Our partnership with Footwork

We have partnered with Footwork, an international initiative to eliminate podoconiosis (or ‘podo’), a non-infectious geochemical disease arising in barefoot subsistence farmers whose feet are in long-term contact with irritant red clay soil of volcanic origins.

The soil which causes the disease is found in many of the coffee-growing areas of Ethiopia.

According to a recent study, around 25% of the population of Ethiopia relies upon coffee as a direct or indirect source of income, so it is perhaps no surprise that an estimated 1.5 million people in Ethiopia are affected by this disease. Roughly 35 million Ethiopians are thought to be at risk.

Often, farmers who are affected by the disease live in such poverty that they cannot afford shoes and in communities where shoe-wearing behaviour is undeveloped. As well as experiencing acute pain in their lower limbs, those affected also face severe stigma from health workers and members of their own communities.
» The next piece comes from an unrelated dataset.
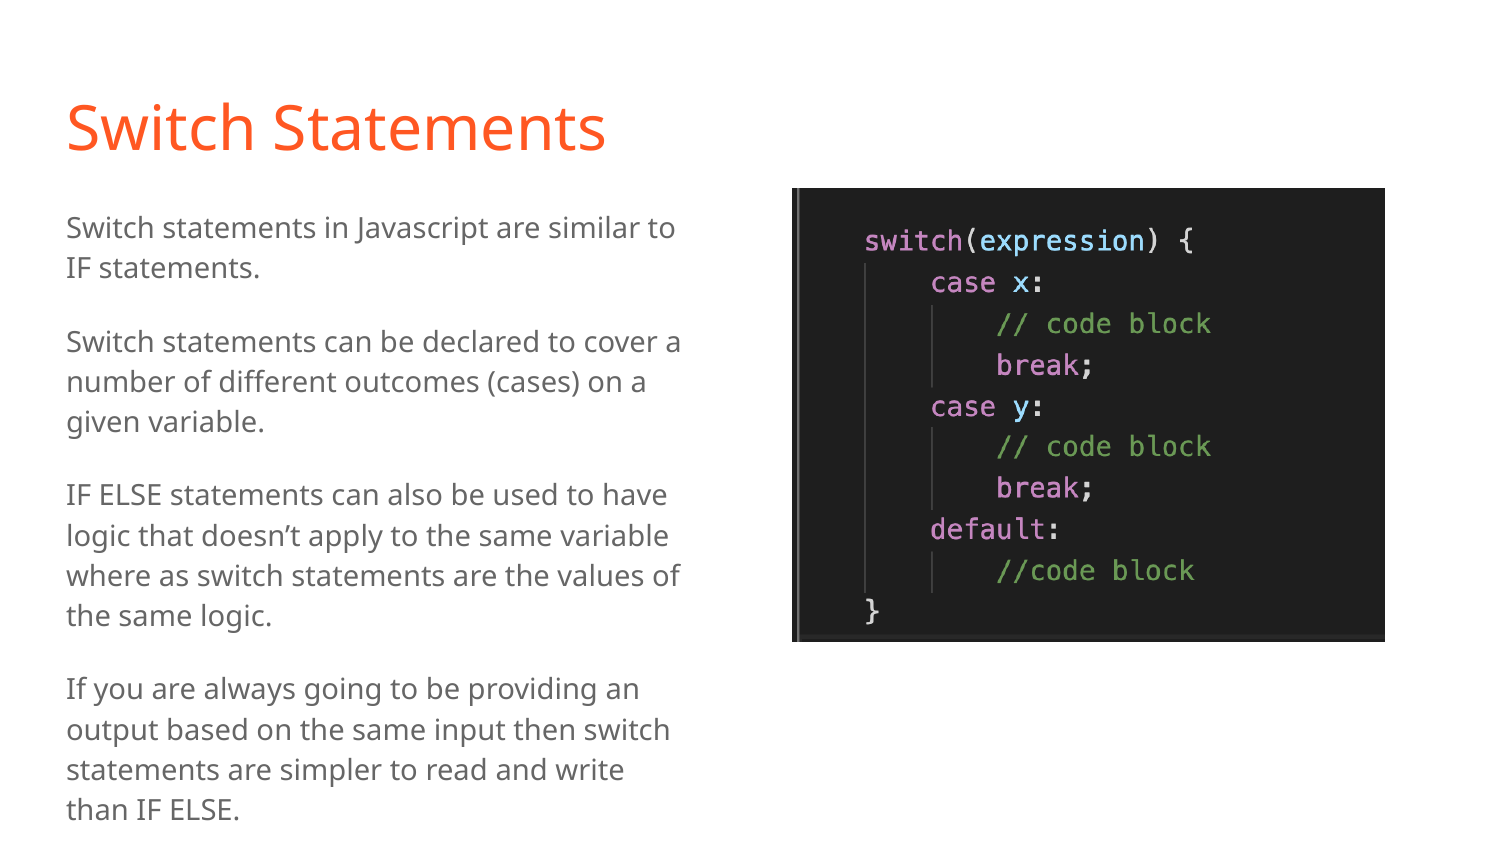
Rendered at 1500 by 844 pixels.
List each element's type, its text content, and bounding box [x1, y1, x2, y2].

£1 of every pack sold of Champion’s Choice and the Podium Bundle will be donated to Footwork. These funds will be used to support the national podoconiosis elimination programme in Ethiopia, and specifically to train health workers and to procure treatment supplies.

Research has shown that podo is readily preventable by wearing shoes and treatable through a relatively simple and cheap regimen of foot-washing, applying ointments and use of compression bandages.